Three senior Goldman Sachs Private Wealth Management advisers left the bank earlier this month to form an independent San Francisco boutique, Seven Post Investment Office LP.

Ali Bastani, who spent 13 years at Goldman Sachs, 26-year veteran Eldridge El Gray, and Charles Wyman, 15 years in the brokerage industry, started the new firm on September 2, according to records filed with the Financial Industry Regulatory Authority and the Securities and Exchange Commission.

The Seven Post advisers declined to be interviewed, though Bastani, Gray and Wyman announced their moves to the new firm on their LinkedIn pages.

One rival wealth manager who knows Bastani said the trio were among one of the New York investment bank's largest annual revenue producers.

They leave behind at least two members of their team -- John Underwood and Bruce Bligh, according to another wealth management executive who has worked with Goldman advisers. The San Francisco office has roughly a dozen other teams still in place.

Our office in San Francisco remains strong and is focused on serving Bay Area clients, said Goldman spokesman Steve Cohen.

Seven Post seeks to advise clients with at least $25 million in assets, managing global multi-asset class portfolios and also engaging third-party investment managers, according to the SEC filing. The firm reported no clients or assets as of September 2.

Gray, according to FINRA BrokerCheck, commenced his Wall Street career in 1985 at Cyrus J. Lawrence, where he worked for a month. He then spent seven years at New Jersey brokerage Nagelvoort & Co and one year at Stone Securities in Boston before joining Goldman in 1994.

Wyman joined Credit Suisse First Boston in 1996, jumped to Putnam Lovell NBF in 2002 and then spent three years at independent investment bank GCA Savvian Advisors, according to his FINRA records.

It's part of a trend: advisers are breaking away from Wall Street firms to get their independence and to get away from organizations whose reputations have been tarnished during the crisis, said Sophie Schmitt, a senior analyst at research and consulting firm Aite Group.

Goldman Private Wealth Management spent several months in the spotlight earlier this year after Goldman agreed to raise $1.5 billion for social networking site Facebook through a special-purpose vehicle marketed to multimillionaire clients.

Goldman excluded U.S. clients after critics complained that the deal circumvented SEC rules, designed to promote transparency, by letting Facebook raise capital without registering as a public company.

Controversy surrounding other Goldman transactions, including its sales of mortgage derivatives in 2008 even as the firm held a negative view of U.S. housing, also dented its reputation among investors.

The private wealth unit had roughly 600 financial advisers worldwide, including 400 in 13 cities across the United States, a person familiar with the firm said.
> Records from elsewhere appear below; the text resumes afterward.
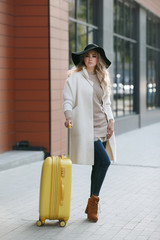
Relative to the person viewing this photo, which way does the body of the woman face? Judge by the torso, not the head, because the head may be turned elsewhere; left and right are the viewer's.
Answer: facing the viewer and to the right of the viewer
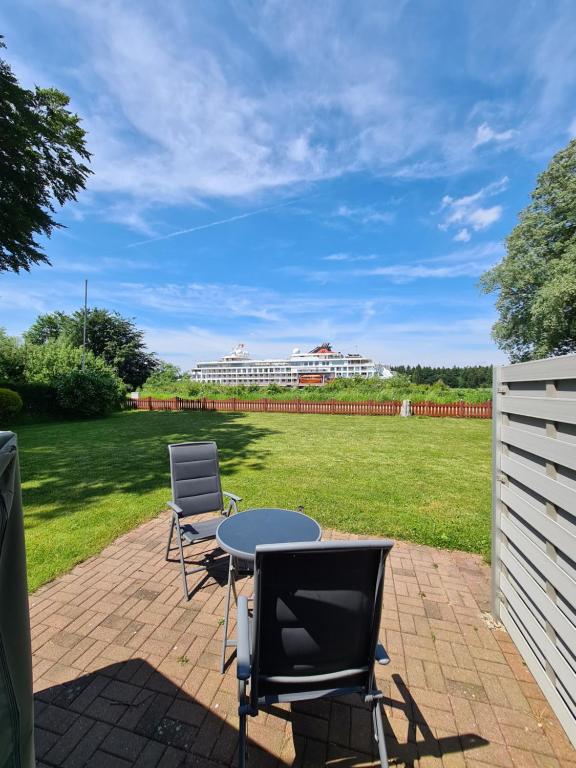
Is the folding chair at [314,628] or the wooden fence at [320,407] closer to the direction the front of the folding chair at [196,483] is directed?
the folding chair

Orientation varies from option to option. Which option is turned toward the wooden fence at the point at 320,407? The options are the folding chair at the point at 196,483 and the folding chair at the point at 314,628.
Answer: the folding chair at the point at 314,628

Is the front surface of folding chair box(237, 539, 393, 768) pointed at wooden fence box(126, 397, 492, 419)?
yes

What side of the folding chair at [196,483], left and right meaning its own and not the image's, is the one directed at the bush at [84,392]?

The bank plans to add 200 more advisers over the next few years in markets like Brazil, China, the Middle East and expand its U.S. presence, the person said.

Goldman does not disclose headcount, assets or financial performance for the wealth management business.

Other than the Seven Post defection, there have not been any other reported departures from Goldman this year. Recruiters say it is tough to lure brokers away from Goldman, where advisers can get access to the firm's deals, alternative investments and investment-banking clients.

Last year a trio of advisers managing $300 million left to join Credit Suisse , while four advisers with $560 million, also joined UBS last year.